The formula is $$\Delta t_r=\Delta t_\infty \sqrt{1-\frac{2GM}{rc^2}}$$
Where:
$\Delta t_\infty$ is a time duration that an observer at infinity (where there is no gravity) measures at his own clock and
$\Delta t_r$ is the time duration that this observer measures (or better: calculates) on a clock of an object at radius $r$ from a massive object with mass $M$. $G$ is the gravitational constant.
You can see that $\Delta t_r$ gets smaller when $r$ gets smaller, indicating the time dilation for an object near a massive object. Once $r$ nears the value $2GM/c^2$, $\Delta t_r$ nears zero. This is the Schwarzschild radius for the massive object, which is usually unreachable because it is inside the object, unless the object is a black hole.

Last edited: Feb 10, 2007
8. Feb 10, 2007

### hover

So let me punch in numbers for this equation and someone tell me if i am right.

$$\Delta t_r=\Delta t_\infty \sqrt{1-\frac{2GM}{rc^2}}$$

So say that someone far away in space measures 1 sec. That person compares his measured time to time on the surface of the earth. So let me punch that in.

$$\Delta t_r=\Delta t_\infty \sqrt{1-\frac{2*G*5.9742 × 10^24 kilograms}{6378100 meters*186000^2}}$$
(2*G*5.9742*10^24)/(6378100*186000)
7.9695828*10^14/2.206567476*10^17=.003611756
1*Square root(1-.003611756)
$\Delta t_r=.9981$

If i did my calculations right, for every 1 second out in space .9981 seconds goes by on earth.
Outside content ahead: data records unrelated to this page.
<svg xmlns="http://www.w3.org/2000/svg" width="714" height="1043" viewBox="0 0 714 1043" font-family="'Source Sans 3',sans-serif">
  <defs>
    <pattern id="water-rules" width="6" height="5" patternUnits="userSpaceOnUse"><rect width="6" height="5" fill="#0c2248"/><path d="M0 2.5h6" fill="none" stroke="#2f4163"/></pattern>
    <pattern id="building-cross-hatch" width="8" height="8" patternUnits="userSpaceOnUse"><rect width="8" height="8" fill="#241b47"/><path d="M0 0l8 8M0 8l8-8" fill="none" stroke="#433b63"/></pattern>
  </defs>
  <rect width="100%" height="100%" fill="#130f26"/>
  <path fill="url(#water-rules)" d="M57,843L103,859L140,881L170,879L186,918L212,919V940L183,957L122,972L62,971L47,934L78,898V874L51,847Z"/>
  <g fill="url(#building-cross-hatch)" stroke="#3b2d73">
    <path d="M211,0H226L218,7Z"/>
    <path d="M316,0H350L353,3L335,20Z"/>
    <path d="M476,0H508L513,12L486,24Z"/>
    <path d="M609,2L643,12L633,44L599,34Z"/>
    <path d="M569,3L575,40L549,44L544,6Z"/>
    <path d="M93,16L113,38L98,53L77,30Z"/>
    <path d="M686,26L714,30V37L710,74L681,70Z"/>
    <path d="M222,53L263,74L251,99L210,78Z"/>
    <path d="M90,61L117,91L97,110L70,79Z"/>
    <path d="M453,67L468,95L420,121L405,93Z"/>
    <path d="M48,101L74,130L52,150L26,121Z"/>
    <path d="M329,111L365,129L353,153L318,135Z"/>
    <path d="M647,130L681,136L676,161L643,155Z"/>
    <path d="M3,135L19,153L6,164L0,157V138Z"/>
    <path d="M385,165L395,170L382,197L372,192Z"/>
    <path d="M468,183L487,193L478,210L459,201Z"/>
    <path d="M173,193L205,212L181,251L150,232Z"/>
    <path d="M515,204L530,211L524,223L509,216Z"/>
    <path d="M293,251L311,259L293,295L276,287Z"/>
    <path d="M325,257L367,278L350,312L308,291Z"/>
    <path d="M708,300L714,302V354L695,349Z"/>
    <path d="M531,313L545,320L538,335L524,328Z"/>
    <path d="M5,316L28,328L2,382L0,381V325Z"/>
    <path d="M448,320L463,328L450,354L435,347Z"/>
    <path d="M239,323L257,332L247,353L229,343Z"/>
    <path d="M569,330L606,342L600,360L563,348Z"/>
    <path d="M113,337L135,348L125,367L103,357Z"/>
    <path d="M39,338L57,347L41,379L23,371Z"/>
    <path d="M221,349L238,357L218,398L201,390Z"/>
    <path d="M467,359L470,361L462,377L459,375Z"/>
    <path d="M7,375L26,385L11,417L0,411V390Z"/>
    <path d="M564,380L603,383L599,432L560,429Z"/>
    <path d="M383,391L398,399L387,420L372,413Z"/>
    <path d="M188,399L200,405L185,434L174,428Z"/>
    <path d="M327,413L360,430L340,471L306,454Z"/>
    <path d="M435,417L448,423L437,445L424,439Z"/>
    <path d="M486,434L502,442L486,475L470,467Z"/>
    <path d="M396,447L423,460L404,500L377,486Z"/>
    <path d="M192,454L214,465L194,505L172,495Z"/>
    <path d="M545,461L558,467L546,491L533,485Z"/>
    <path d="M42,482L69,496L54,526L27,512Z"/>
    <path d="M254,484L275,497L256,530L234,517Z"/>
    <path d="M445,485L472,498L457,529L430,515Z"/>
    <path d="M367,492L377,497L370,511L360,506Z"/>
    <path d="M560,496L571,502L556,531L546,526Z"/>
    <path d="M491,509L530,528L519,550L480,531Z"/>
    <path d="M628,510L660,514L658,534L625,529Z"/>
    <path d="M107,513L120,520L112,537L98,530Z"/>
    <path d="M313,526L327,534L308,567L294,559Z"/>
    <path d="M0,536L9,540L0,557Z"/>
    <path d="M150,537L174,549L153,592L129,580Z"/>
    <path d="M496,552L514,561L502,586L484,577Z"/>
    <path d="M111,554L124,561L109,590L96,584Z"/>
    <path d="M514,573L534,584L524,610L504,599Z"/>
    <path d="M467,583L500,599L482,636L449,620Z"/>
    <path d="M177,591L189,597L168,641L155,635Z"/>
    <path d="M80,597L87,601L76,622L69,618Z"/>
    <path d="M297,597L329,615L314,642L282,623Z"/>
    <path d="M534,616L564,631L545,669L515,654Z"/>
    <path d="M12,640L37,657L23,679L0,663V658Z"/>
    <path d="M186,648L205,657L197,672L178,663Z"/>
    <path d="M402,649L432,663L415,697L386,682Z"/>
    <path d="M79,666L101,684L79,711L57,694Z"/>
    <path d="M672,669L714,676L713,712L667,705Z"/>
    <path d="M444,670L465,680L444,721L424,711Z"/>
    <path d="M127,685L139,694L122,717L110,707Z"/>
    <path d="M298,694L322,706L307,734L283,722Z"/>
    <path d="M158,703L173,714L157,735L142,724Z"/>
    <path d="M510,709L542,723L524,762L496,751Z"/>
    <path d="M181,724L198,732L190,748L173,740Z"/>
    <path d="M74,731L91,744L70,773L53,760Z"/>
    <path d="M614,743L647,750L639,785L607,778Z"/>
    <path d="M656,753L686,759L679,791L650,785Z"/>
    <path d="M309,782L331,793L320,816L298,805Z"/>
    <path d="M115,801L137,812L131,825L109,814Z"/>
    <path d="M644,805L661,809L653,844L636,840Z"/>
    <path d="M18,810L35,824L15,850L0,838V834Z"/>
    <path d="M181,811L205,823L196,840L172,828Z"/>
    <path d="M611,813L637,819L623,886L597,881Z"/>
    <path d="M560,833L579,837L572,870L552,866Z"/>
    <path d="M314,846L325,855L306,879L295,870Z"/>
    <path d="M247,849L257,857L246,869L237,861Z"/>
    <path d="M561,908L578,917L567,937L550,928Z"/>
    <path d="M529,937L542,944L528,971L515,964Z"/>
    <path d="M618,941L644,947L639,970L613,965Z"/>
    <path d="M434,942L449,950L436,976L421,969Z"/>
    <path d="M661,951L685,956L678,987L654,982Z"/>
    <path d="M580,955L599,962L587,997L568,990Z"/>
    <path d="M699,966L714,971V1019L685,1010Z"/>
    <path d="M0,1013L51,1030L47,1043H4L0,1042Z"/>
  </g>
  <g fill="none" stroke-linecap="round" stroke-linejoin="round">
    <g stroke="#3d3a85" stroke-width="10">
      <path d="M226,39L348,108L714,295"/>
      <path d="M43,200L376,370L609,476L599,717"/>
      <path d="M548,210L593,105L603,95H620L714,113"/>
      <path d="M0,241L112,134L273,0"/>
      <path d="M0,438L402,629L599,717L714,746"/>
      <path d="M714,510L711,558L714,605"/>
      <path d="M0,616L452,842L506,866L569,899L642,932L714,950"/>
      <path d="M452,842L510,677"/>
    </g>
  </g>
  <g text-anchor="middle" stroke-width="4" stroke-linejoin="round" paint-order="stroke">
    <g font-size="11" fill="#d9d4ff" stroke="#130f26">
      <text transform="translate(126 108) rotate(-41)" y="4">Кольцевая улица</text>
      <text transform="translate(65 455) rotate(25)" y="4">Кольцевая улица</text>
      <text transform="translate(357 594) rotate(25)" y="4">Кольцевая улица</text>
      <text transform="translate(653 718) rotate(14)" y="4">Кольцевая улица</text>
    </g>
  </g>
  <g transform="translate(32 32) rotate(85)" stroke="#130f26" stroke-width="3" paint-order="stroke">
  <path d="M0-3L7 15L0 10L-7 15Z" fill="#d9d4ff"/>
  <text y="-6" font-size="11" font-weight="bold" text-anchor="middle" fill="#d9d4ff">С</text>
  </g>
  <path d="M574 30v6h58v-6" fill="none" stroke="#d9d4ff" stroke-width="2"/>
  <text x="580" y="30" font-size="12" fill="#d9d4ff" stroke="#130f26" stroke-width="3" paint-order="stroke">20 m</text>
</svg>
Is this correct??

Last edited: Feb 10, 2007
9. Feb 10, 2007

### pervect

Staff Emeritus
Nope. The actual number is a lot closer to 1 - the difference is only .7 parts per billion.

See http://hyperphysics.phy-astr.gsu.edu/hbase/relativ/gratim.html

Looking over your calculation, one error appears to be using 186000 mi/hr for the speed of light rather than 3*10^8 meters/second.
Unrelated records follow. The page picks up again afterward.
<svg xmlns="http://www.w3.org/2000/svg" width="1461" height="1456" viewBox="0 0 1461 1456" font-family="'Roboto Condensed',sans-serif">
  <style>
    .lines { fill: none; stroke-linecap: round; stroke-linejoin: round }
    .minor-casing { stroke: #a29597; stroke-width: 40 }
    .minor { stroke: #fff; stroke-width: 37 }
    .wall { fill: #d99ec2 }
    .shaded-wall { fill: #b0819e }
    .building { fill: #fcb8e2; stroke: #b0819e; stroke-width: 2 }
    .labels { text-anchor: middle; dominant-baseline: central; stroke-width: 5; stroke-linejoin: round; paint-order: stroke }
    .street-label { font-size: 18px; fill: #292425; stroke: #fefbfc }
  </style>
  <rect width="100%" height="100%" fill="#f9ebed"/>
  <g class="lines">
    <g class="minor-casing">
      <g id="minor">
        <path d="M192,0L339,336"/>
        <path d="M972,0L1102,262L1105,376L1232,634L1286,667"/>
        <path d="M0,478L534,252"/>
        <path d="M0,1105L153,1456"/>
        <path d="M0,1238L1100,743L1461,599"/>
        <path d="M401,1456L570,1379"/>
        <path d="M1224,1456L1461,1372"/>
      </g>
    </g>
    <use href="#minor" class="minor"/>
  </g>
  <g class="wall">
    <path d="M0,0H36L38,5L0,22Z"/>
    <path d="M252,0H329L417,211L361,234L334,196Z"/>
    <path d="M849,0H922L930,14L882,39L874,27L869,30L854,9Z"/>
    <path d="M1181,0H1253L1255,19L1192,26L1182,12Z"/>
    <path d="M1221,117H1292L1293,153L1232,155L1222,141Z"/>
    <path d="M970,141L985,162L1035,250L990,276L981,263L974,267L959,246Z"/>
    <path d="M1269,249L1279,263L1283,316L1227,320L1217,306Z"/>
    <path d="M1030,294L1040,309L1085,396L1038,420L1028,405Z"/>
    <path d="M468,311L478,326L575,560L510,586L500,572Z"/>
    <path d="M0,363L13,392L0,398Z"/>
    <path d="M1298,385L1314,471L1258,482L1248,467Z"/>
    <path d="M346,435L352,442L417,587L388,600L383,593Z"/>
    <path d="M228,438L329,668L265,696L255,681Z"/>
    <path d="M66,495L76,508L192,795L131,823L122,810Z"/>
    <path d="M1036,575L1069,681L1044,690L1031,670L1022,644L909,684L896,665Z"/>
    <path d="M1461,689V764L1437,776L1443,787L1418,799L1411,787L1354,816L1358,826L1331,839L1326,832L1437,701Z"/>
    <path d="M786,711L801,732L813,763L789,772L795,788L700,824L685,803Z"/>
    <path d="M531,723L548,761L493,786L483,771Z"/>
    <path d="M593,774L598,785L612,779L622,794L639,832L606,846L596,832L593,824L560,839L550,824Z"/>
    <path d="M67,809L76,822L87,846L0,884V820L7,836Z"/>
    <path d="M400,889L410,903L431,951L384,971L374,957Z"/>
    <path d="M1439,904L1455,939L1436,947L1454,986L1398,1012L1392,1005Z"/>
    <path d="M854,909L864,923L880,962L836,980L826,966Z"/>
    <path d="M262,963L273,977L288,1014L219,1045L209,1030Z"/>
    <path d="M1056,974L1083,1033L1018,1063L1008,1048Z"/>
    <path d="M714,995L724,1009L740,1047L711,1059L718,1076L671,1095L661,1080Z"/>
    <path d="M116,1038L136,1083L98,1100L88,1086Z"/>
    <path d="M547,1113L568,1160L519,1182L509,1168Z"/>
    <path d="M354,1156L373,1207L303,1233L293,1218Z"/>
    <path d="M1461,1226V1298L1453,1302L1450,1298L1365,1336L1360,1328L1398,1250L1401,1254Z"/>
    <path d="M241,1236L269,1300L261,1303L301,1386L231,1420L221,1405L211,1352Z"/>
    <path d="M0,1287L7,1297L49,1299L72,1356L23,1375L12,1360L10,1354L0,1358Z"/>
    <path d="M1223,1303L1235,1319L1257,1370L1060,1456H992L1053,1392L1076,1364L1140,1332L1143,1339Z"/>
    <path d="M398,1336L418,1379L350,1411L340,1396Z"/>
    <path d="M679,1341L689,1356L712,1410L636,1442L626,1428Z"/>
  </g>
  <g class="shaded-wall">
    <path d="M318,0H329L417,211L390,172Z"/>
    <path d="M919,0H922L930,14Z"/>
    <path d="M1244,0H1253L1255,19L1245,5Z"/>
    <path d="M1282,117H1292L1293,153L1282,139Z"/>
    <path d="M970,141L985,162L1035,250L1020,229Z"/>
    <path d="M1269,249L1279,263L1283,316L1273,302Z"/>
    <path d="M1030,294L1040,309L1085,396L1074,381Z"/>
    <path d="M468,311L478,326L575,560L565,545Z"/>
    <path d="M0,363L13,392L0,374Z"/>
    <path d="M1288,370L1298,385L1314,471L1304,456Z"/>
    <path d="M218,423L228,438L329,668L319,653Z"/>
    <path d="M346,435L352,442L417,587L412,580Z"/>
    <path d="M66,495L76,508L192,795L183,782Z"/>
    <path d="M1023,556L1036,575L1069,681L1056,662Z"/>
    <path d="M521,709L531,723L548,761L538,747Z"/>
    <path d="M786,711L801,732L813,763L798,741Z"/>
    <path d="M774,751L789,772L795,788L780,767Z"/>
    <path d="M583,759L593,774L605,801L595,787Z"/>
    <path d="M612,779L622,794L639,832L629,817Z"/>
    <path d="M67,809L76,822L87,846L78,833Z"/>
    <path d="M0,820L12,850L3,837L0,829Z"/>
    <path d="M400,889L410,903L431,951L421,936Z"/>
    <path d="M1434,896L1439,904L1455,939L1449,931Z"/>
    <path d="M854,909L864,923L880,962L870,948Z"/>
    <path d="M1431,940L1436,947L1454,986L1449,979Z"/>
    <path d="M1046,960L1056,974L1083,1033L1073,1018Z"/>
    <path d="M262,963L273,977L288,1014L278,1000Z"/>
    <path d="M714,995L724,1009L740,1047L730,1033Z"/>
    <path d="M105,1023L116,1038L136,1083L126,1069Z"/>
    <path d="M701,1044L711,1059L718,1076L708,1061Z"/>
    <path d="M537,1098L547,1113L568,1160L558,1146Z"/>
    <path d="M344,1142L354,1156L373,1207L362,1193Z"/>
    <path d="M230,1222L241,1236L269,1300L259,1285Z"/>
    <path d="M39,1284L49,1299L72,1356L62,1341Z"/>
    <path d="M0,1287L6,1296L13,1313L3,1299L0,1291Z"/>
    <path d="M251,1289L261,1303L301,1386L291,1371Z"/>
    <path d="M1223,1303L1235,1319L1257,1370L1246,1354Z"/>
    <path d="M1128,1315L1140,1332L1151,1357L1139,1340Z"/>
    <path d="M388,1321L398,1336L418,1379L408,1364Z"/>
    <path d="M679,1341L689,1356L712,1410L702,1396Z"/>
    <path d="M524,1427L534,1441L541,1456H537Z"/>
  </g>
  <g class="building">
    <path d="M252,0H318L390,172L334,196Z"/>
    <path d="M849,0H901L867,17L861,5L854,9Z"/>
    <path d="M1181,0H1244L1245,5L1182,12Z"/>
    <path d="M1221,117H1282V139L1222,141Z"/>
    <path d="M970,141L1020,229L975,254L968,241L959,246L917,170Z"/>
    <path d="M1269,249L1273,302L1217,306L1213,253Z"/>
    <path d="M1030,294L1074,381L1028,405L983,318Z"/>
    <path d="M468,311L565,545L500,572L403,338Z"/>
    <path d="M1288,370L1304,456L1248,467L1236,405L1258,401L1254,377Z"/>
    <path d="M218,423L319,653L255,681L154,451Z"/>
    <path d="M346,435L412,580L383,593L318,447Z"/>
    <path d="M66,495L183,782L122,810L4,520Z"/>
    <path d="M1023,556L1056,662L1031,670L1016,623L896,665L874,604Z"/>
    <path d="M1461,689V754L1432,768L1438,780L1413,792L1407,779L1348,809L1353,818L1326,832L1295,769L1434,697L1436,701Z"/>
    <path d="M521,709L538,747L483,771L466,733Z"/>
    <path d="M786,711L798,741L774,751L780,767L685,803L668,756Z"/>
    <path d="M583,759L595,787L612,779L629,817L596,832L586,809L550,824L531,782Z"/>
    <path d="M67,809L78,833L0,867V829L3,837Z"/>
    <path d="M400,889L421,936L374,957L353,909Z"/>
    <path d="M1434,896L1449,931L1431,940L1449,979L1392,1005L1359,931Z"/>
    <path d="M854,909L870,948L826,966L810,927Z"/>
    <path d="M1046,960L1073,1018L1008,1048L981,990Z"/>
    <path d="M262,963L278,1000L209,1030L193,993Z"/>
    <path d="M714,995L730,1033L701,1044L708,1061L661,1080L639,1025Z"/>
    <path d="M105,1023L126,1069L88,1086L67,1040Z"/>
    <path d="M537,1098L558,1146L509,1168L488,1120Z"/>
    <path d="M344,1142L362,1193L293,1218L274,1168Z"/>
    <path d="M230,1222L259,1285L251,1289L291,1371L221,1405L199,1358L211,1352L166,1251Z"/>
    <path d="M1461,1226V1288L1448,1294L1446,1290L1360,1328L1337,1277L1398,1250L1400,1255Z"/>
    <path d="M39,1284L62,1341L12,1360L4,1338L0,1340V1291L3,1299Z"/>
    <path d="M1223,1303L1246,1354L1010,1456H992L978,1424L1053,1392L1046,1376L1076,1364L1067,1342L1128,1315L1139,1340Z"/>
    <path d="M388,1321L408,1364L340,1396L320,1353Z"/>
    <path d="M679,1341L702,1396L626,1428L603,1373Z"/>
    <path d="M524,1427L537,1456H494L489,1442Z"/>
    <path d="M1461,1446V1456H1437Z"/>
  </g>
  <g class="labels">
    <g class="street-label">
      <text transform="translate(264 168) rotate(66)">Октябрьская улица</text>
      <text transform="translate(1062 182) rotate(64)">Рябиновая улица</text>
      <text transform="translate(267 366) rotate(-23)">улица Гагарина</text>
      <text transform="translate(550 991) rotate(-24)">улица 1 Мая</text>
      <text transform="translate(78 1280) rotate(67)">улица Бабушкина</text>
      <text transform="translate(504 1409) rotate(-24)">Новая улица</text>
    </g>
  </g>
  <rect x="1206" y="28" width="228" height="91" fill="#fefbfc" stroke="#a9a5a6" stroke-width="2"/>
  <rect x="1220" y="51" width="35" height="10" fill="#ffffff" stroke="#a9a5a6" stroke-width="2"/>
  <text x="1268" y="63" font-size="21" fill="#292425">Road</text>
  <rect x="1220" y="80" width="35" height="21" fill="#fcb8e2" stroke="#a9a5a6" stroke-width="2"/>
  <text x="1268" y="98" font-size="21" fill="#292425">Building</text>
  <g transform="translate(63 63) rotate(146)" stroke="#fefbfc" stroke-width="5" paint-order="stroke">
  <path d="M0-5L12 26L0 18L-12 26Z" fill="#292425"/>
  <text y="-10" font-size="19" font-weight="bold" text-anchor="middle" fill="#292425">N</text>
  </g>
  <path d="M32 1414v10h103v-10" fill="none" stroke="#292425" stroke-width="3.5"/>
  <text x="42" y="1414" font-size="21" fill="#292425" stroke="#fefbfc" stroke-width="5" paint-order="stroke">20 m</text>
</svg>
Google calculator can help with this sort of calculation, see for instance

Last edited: Feb 10, 2007
10. Feb 10, 2007

### hover

So i did it wrong.... Can someone please show me the correct steps on how to do this using that equation because i'm starting to get lost now.

11. Feb 10, 2007

### nakurusil

You did it almost right. You need to replace 186000 with 3x10^8. The speed of light must be expressed in SI units (i.e. m/s). pervect just told you that.

12. Feb 10, 2007

### hover

Just making sure that was the only thing.

13. Feb 10, 2007

### pervect

Staff Emeritus
While I like to help people out with physics problems, I think getting people to be as self-reliant as is reasonable is the best way to help them. "Teach a man to fish" vs giving him fish, etc.

I think that if you actually look at the calculations on the hyperphysics webpage you will see that they get an actual number.

If you can't find the number at first glance, read on towards the end of the page. It's there.

If you redo your calculation and get a different number, then it's time to post again.

If you redo your calculation and get the same number, then you can crow about getting it right :-).

14. Feb 11, 2007

### hover

Thats what i'm trying to do. I'm trying to get a couple examples out of you guys so i can figure out how to do them myself.

So lets use a new example for me to figure out. The sun has a mass of 1.98892×10^30kilograms and a radius 695500000meters. So plugging that in

1* Square root((2*G*1.98892×10^30kilograms)/(695500000meters*c^2))
(2*G*1.98892×10^30kilograms)/(695500000meters*c^2)=4.24648794×10-6
1*Square root(1-4.24648794 × 10-6)=.999997877

Can someone tell me if this is correct?? Did i do it right??

Last edited: Feb 11, 2007
15. Feb 11, 2007

### pervect

Staff Emeritus
Minor typo in the above

Yep - or at least I get the same thing

Yep, I get the same number. The only remaining thing to do is to insure that you're interpreting this number correctly. When compared via (for instance) light signals, the clock on the surface of the sun will run slowly compared by the clock at infinity. Another way of saying this - radiation falling from infinity to the sun's surface will be blue-shifted, making the interval between pulses shorter. So that a 1 second period signal "at infinity" will be blueshifted to a .999997877 second period signal on the surface of the sun.